EP by Manafest
- Released: September 5, 2012
- Genre: Christian rock, rap rock, alternative rock
- Length: 19:37
- Label: Manafest Productions, Inc.
- Producer: Seth Mosley

Manafest chronology
| Fighter (2012) | Stories Since Seventy Nine (2012) | The Moment (2014) |

= Stories Since Seventy Nine =

Stories Since Seventy Nine (abbreviated Stories Since 79 or Ss79) is a Canadian-exclusive EP by the Christian rapper Manafest.

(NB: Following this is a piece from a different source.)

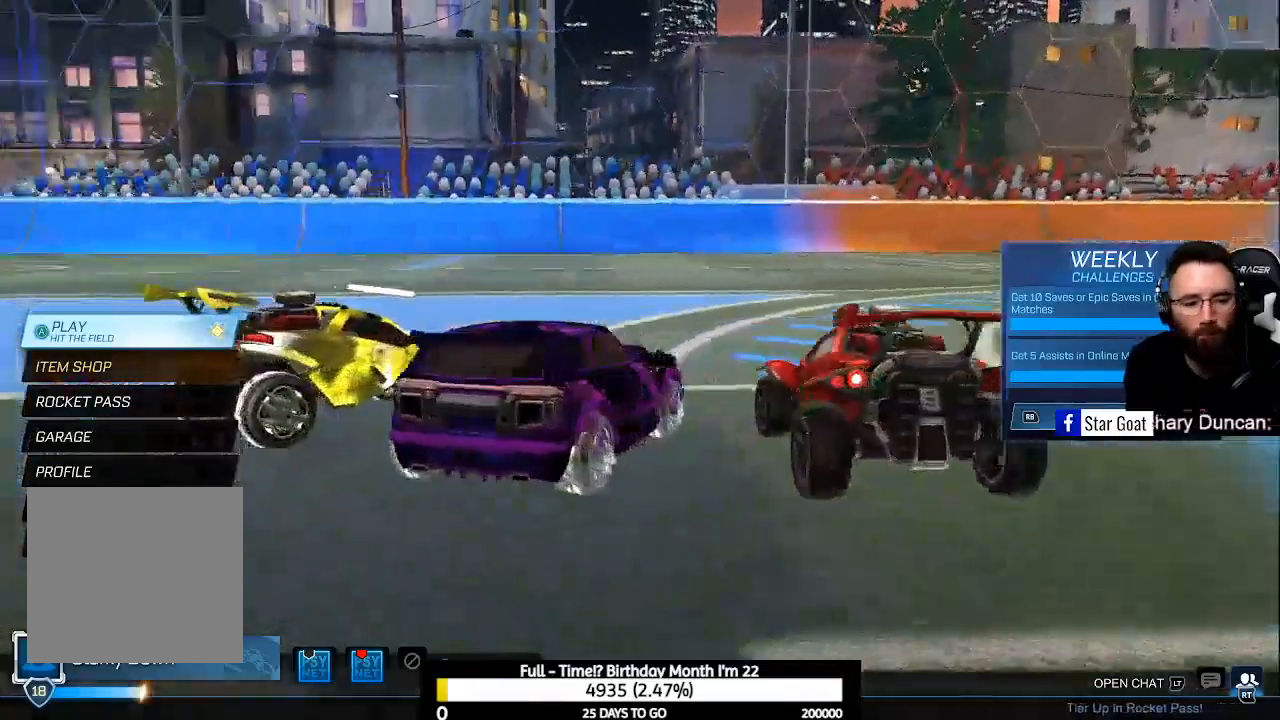
{"buttons": [], "left_stick": "center", "right_stick": "left", "events": []}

It was released independently on September 5, 2012. The EP is technically a side project release and not a regular piece of Manafest's work.

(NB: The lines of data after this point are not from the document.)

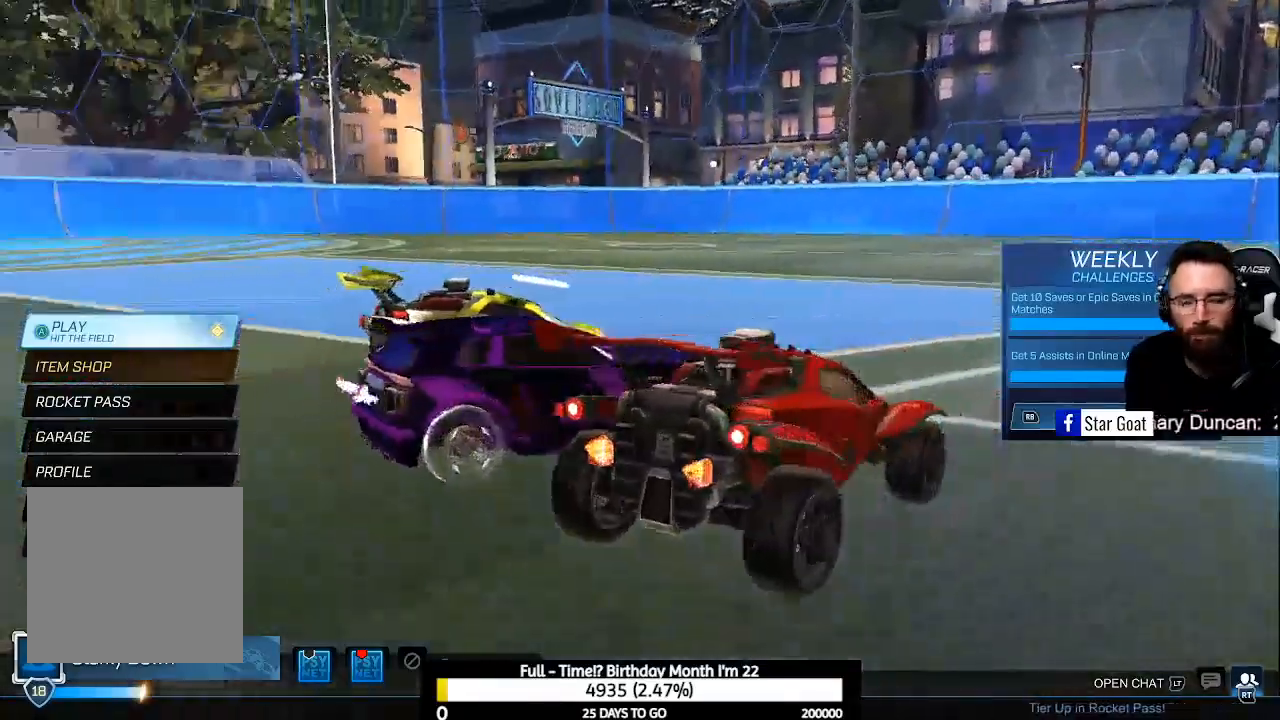
{"buttons": [], "left_stick": "center", "right_stick": "left", "events": []}
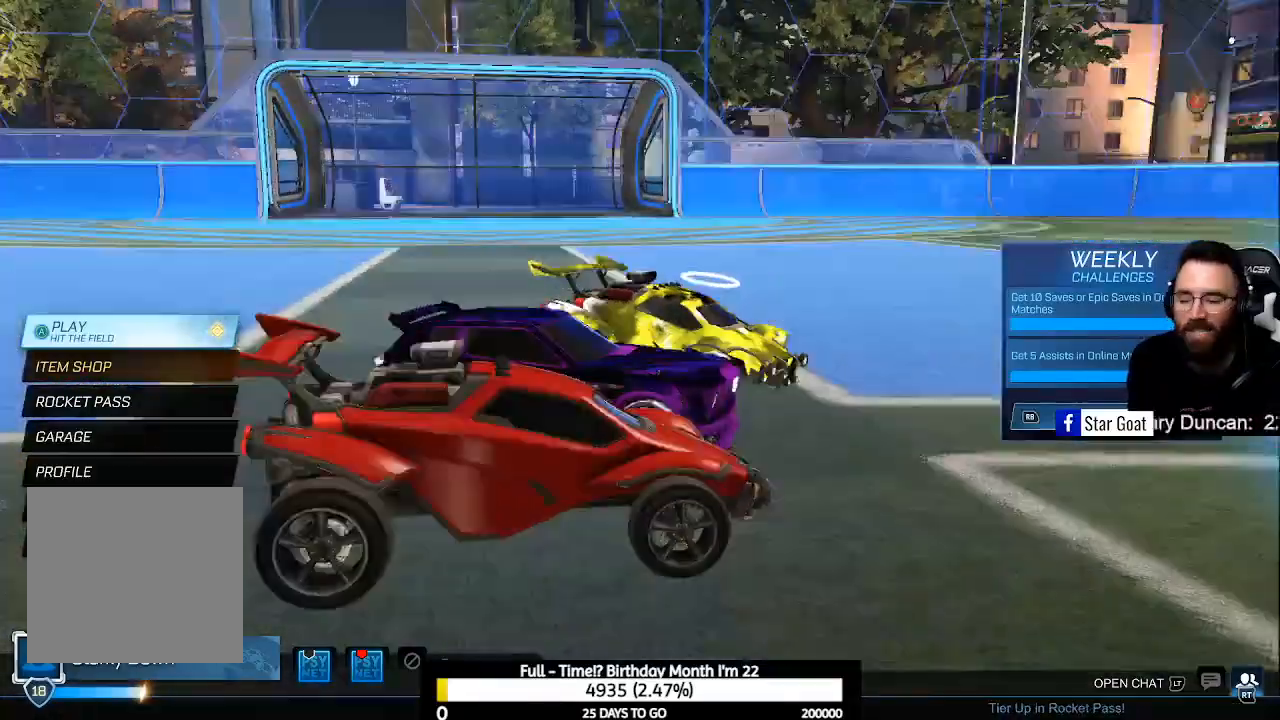
{"buttons": [], "left_stick": "center", "right_stick": "left", "events": []}
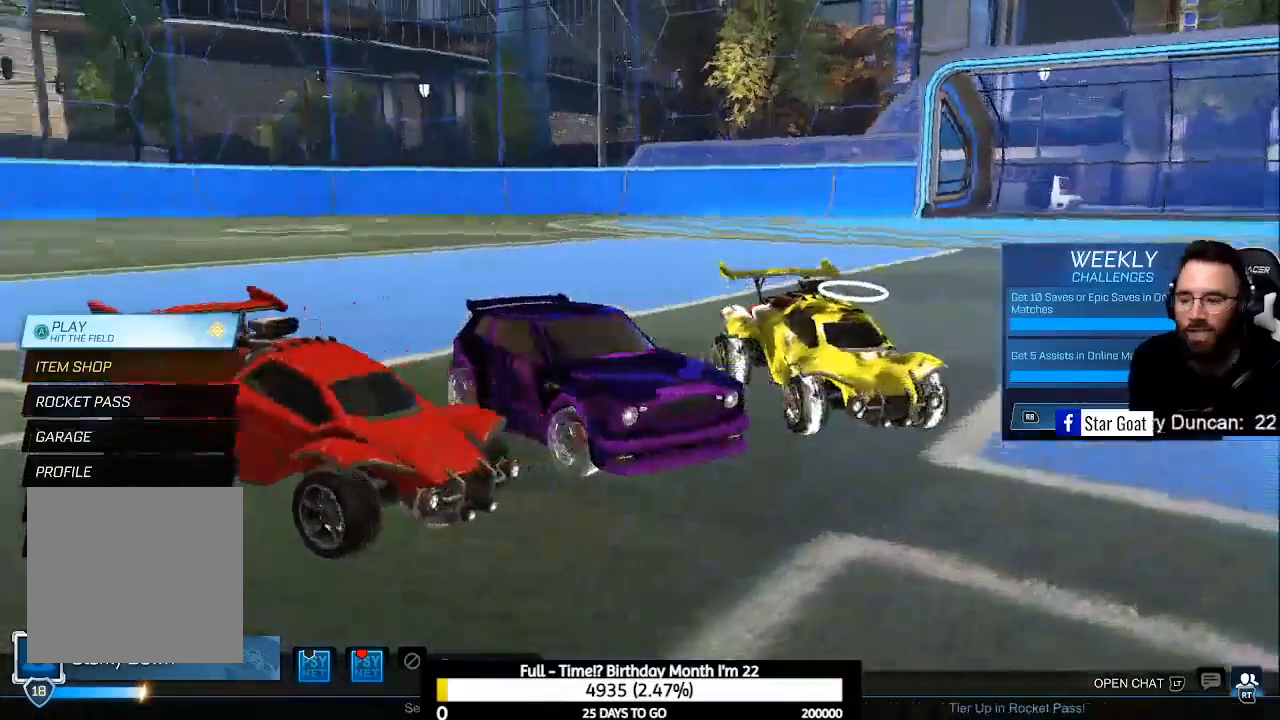
{"buttons": [], "left_stick": "center", "right_stick": "left", "events": []}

In 2015, the EP was globally released via Manafest's official store for physical and digital purchase, and is no longer exclusive to Canada.

==Singles==
In July 2013, the track "Overboard" became the first single to be released off the EP.

== Track listing ==

| No. | Title | Writer(s) | Length |
|---|---|---|---|
| 1. | "Overboard" |  | 3:05 |
| 2. | "Encore" | Greenwood, Josh Macintosh, Joel Piper | 3:05 |
| 3. | "California" |  | 3:48 |
| 4. | "New Trend" |  | 3:15 |
| 5. | "Perfect World" |  | 3:17 |
| 6. | "Overboard" (remix) |  | 3:07 |
| Total length: |  |  | 19:37 |

==Personnel==
- Manafest – lead vocals, executive producer
- Seth Mosley – producer (on all tracks except 2), background vocals on track 4
- Joel Piper – producer (on track 2 only)
- Melanie Greenwood – art direction/design

==Charts==

| Song | Chart (2013) | Peak position |
|---|---|---|
| "Overboard" | US Hot Christian Songs (Billboard) | 38 |

==Music videos==
- Lyric videos

==Notes==
- The EP is also known as Manafest Presents Stories Since Seventy Nine.
- The name of the release is a reference to Greenwood's birth year of 1979.
- Most of the songs on the EP were leftover softer pop tracks from Manafest's 2012 album Fighter.
- The track "California" speaks about Chris Greenwood's move from Toronto to Los Angeles in 2012.
- Though the EP itself was exclusive to Canada for a long length of time, the opening track, "Overboard", was released as a single globally on iTunes on July 9, 2013.
- Manafest himself stated the EP was not supposed to originally be exclusive to Canada, but due to legal issues regarding the record it was halted from a release in the United States.
- In 2018, Manafest released a second fuller remixed version of "Overboard" on his album Stones Reloaded, a remix project tied to his 2017 release Stones.